# Photos of Gregavi's HT



## Gregavi

The Floor Plan










Construction of the Stage










Openings for Equipment, Server and Wine Cooler










Equipment Access Through the Back Door










Equipment Rack from the room










The Bar Area










One of My Excellent Bar Stools










The Recliners










The Exit










The Family is getting comfy










It's Show Time










Screen Shots


----------



## engtaz

Nice setup. Congrats


----------



## mjcmt

Boy, your place looks like its ready for the Super Bowl party! And don't forget the keginator to go with The Terminator.

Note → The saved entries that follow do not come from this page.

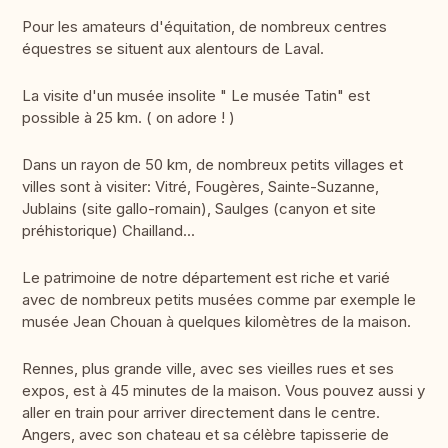
Pour les amateurs d'équitation, de nombreux centres
équestres se situent aux alentours de Laval.
La visite d'un musée insolite " Le musée Tatin" est
possible à 25 km. ( on adore ! )
Dans un rayon de 50 km, de nombreux petits villages et
villes sont à visiter: Vitré, Fougères, Sainte-Suzanne,
Jublains (site gallo-romain), Saulges (canyon et site
préhistorique) Chailland...
Le patrimoine de notre département est riche et varié
avec de nombreux petits musées comme par exemple le
musée Jean Chouan à quelques kilomètres de la maison.
Rennes, plus grande ville, avec ses vieilles rues et ses
expos, est à 45 minutes de la maison. Vous pouvez aussi y
aller en train pour arriver directement dans le centre.
Angers, avec son chateau et sa célèbre tapisserie de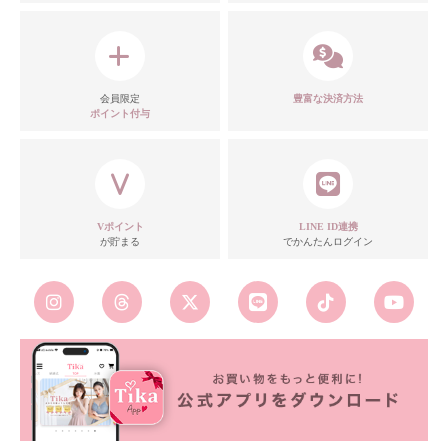
会員限定
豊富な決済方法
ポイント付与
Vポイント
LINE ID連携
が貯まる
でかんたんログイン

Are those Klipsch Belles for your left and right? What is that center speaker and your rears too?


----------



## Gregavi

Thanks. Yes, the Superbowl is in the plans but not the keginator. 

They are not the Belles but the very similar La Scalas. The center is a Klipsch Heresy. For the rears I have Def Tech Bi polar.


----------



## mjcmt

Gregavi said:


> Thanks. Yes, the Superbowl is in the plans but not the keginator.
> 
> They are not the Belles but the very similar La Scalas. The center is a Klipsch Heresy. For the rears I have Def Tech Bi polar.

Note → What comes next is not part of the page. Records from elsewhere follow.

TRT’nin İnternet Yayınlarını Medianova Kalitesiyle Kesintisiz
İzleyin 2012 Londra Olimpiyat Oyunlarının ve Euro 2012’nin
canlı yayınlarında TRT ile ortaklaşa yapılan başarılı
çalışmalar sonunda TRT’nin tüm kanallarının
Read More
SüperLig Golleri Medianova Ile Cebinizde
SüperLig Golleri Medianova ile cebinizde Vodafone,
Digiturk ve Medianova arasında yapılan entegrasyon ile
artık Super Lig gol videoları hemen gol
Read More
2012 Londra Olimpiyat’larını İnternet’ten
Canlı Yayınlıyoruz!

I hope I didn't offend you when I offered the keginator suggestion. I saw your bar and the Arnold picture and couldn't resist. Anyway, have a good SB party.


----------



## TCinGA

Nice room - looks comfy. I like the bar stool seats behind the recliners

Those are most obviously some important sneakers. They've got a seriously good seat pearched on the LaScala's ! Love the classis Klipsch line up !


----------



## Gregavi

mjcmt said:


> I hope I didn't offend you when I offered the keginator suggestion. I saw your bar and the Arnold picture and couldn't resist. Anyway, have a good SB party.


Not at all. We will have lots of bottled beer, wine and tequila. I used to own a liquor store in the town (Isla Vista) adjacent to the local university (UCSB) and sold thousands of kegs out there. My "gang" likes all different kinds of beer (Some like lager, some like amber and some like ales) so a keg doesn't make sense. Plus, leftovers go into my refrigerator. 



TCinGA said:


> Those are most obviously some important sneakers. They've got a seriously good seat pearched on the LaScala's ! Love the classis Klipsch line up !


The "sneakers" are autographed Kobe Bryant shoes I won at my daughters school fundraiser auction. I built the little Plexiglas case for them.


----------



## TCinGA

I kind of thought those were special "sneaks'  Very Cool !

Like I said - they got a sweet pearch in a great room. Well done and enjoy the super bowl !


----------



## tcarcio

Very nice set up for sure, I am sure you will have a great time watching the Patriots win the superbowl in your home theater.


----------



## Gregavi

tcarcio said:


> Very nice set up for sure, I am sure you will have a great time watching the Patriots win the superbowl in your home theater.


That's what you said, no doubt, in '08. They definitely are odds on to win the SB. 

Go Packers!


----------



## mjcmt

Gregavi said:


> Go Packers!


Go Bears!


----------